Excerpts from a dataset

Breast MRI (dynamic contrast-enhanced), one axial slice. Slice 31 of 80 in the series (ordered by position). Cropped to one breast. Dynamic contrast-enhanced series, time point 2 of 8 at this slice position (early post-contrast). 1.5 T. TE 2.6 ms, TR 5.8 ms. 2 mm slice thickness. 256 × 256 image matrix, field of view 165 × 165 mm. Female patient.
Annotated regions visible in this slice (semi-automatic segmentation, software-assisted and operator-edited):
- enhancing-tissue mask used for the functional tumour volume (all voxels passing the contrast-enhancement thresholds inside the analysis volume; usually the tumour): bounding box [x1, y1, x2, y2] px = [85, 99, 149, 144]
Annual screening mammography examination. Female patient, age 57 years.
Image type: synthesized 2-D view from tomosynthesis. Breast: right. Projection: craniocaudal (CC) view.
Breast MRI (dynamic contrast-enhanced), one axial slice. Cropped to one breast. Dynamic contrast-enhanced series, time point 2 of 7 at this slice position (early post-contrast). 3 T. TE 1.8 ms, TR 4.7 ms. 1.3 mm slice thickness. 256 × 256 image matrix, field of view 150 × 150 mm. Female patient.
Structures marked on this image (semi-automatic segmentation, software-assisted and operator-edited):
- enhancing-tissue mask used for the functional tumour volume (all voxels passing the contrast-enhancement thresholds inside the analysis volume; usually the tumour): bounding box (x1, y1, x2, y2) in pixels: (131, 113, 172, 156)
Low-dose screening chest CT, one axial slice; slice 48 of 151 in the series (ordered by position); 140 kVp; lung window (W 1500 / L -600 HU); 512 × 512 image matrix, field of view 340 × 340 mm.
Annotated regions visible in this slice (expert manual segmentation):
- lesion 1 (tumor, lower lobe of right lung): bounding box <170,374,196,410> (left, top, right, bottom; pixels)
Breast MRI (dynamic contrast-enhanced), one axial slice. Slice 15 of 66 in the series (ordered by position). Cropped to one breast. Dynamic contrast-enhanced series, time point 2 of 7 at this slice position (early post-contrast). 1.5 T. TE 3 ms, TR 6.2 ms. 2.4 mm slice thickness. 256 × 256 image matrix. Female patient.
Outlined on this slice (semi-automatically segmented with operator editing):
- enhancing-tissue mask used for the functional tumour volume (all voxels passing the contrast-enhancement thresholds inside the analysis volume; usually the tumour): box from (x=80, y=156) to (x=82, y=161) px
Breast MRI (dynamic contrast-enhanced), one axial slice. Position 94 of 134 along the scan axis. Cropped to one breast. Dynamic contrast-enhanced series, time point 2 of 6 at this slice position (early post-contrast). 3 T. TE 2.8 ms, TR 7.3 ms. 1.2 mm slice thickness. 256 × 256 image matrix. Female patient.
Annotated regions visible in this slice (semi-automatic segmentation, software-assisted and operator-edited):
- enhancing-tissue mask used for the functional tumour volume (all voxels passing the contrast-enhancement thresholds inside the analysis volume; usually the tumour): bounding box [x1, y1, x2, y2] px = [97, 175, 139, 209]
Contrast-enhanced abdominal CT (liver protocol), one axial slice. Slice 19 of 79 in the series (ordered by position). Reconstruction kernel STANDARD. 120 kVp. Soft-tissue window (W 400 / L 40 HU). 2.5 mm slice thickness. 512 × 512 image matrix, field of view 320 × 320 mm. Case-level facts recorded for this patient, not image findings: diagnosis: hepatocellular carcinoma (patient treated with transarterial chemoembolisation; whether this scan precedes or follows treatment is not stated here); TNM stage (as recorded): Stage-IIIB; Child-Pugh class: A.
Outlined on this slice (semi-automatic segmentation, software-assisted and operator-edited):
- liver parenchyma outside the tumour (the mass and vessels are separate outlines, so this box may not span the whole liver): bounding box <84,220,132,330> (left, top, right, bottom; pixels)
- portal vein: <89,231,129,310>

## ABOUT THIS TASK
The lines to write out run from the one with "on this slice (semi-automatic segmentation, software-assisted" through the end of the records. Give them exactly, and only them.

## TASK OUTPUT
Outlined on this slice (semi-automatic segmentation, software-assisted and operator-edited):
- liver parenchyma outside the tumour (the mass and vessels are separate outlines, so this box may not span the whole liver): bounding box <84,220,132,330> (left, top, right, bottom; pixels)
- portal vein: <89,231,129,310>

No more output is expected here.